▶ [Records to use]:
* * *
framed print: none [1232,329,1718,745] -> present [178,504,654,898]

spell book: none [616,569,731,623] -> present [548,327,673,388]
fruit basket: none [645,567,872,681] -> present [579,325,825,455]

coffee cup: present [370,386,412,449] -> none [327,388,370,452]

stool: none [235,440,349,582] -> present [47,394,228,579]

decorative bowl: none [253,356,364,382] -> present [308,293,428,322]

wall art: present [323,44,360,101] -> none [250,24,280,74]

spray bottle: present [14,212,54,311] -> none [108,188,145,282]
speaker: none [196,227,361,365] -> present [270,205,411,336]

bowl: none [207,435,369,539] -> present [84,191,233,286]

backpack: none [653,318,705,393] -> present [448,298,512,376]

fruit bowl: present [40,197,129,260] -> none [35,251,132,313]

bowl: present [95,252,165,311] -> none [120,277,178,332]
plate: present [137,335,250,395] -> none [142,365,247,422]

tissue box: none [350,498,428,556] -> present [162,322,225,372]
* * *
▶ [What you have to do]:
Please set down exactly the lines running from the one with "wall art: present" to the last line of the entries above, both of them included, and no others.

▶ [Result]:
wall art: present [323,44,360,101] -> none [250,24,280,74]

spray bottle: present [14,212,54,311] -> none [108,188,145,282]
speaker: none [196,227,361,365] -> present [270,205,411,336]

bowl: none [207,435,369,539] -> present [84,191,233,286]

backpack: none [653,318,705,393] -> present [448,298,512,376]

fruit bowl: present [40,197,129,260] -> none [35,251,132,313]

bowl: present [95,252,165,311] -> none [120,277,178,332]
plate: present [137,335,250,395] -> none [142,365,247,422]

tissue box: none [350,498,428,556] -> present [162,322,225,372]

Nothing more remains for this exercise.